Mountain pikas, relatives of rabbits, survive at warm sea-level temperatures by eating mosses
In some mountain ranges, Earth’s warming climate drives rabbit relatives known as pikas to higher elevations–or wipes them out.
But biologists discovered that pikas living in rockslides near sea level in Oregon can survive hot weather by eating moss.
“Pikas eat foods like moss to persist in warming environments,” says biologist Denise Dearing of the University of Utah, co-author of a new paper reporting the results. The paper is published online today in the Journal of Mammalogy.
Jo Varner, also a biologist at the University of Utah and a paper co-author, says that although “some fiber is good, moss is 80 percent fiber. It’s a bit like eating paper.

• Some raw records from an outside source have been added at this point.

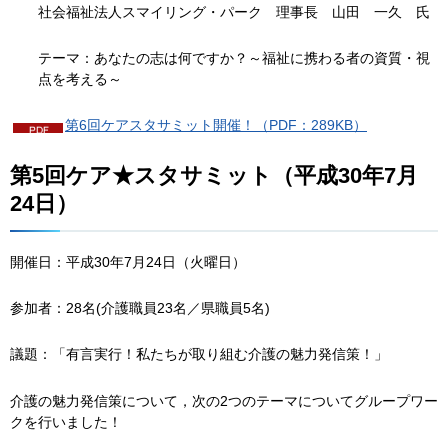
社会福祉法人スマイリング・パーク
理
事長
山
田
一
久
氏
テーマ：あなたの志は何ですか？～福祉に携わる者の資質・視
点を考える～
第6回ケアスタサミット開催！（PDF：289KB）
第5回ケア★スタサミット（平成30年7月
24日）
開催日：平成30年7月24日（火曜日）
参加者：28名(介護職員23名／県職員5名)
議題：「有言実行！私たちが取り組む介護の魅力発信策！」
介護の魅力発信策について，次の2つのテーマについてグループワー
クを行いました！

“By consuming mosses that grow on the rockslides where they live, the pikas don’t have to forage outside the shady heat-buffer of the rocks.
“Few herbivores consume moss because it’s so nutritionally deficient. These pikas set a new record for moss in a mammal’s diet: 60 percent.”
Pikas’ extensive moss-eating “suggests that they may be more resistant to climate change than we thought,” says Dearing.
The biologists, whose research was funded by the National Science Foundation (NSF), believe they know why.
Like rabbits and hares, pikas produce a fraction of their feces in the form of caecal (pronounced see-cull) pellets, and reingest them to gain nutrition.